For me, it’s all about making small changes that will become healthy habits, so that’s why I decided it was time to tackle my soda addiction. Here are my personal observations of my very unscientific study:

  • I can survive without drinking soda—and don’t really want to drink it now. (I drank a diet Coke with lunch the other day because I didn’t want the calories of regular iced tea and didn’t find much satisfaction at the bottom of the straw. Lesson learned.)
  • If you give up (diet) soda because of the artificial sweeteners, then it’s almost impossible to find alternatives—except water and flavored seltzer—which do not contain them…or lots of calories.
  • Eliminating soda from my diet but adding jelly beans is dumb—for all the sugar and chemicals, might as well drink the soda.
  • Start water addiction. Flavored seltzer is great if you crave the bubbles. And with the hotter months ahead, ice-cold water will taste much better.
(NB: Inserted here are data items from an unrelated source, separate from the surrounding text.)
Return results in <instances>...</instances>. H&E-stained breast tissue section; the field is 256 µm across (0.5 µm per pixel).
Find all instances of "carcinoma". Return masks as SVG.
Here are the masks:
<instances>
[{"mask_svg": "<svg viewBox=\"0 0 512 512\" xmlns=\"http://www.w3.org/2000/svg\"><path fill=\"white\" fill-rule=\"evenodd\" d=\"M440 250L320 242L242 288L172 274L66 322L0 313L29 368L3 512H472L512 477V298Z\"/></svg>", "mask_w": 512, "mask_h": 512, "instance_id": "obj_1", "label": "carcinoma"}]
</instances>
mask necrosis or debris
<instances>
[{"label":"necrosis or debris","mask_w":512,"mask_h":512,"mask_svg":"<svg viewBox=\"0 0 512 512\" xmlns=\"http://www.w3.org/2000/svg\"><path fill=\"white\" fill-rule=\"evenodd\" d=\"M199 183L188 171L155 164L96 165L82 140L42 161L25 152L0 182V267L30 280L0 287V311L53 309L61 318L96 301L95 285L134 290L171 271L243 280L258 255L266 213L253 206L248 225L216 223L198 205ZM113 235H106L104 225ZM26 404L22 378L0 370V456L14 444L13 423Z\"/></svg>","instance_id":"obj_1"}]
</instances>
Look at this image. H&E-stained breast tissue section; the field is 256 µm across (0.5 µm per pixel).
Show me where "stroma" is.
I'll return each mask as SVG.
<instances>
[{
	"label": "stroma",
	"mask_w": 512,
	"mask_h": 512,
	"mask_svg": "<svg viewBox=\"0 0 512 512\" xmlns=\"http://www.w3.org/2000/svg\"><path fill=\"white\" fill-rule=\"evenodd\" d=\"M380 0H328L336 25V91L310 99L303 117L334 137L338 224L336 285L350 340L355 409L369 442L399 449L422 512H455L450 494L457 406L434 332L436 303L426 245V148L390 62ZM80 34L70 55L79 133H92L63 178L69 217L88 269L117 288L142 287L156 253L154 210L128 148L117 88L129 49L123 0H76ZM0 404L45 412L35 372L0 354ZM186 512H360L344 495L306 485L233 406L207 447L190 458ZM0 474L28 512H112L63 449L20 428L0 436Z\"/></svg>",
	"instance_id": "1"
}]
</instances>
  • Flavored seltzers should be added to beverage dispensing machines and bottles stocked in refrigerated cases. Sure, plain water is usually offered at restaurants, but I just explained that I need to work on my water addiction.
  • Buy honey, mint or lemons and teabags to make fresh iced tea.
  • Wine and spirits do not count as appropriate alternatives regardless of their finer, pure qualities.
  • Everything in moderation!

What habit have you changed for the better? Are you a soda or water drinker?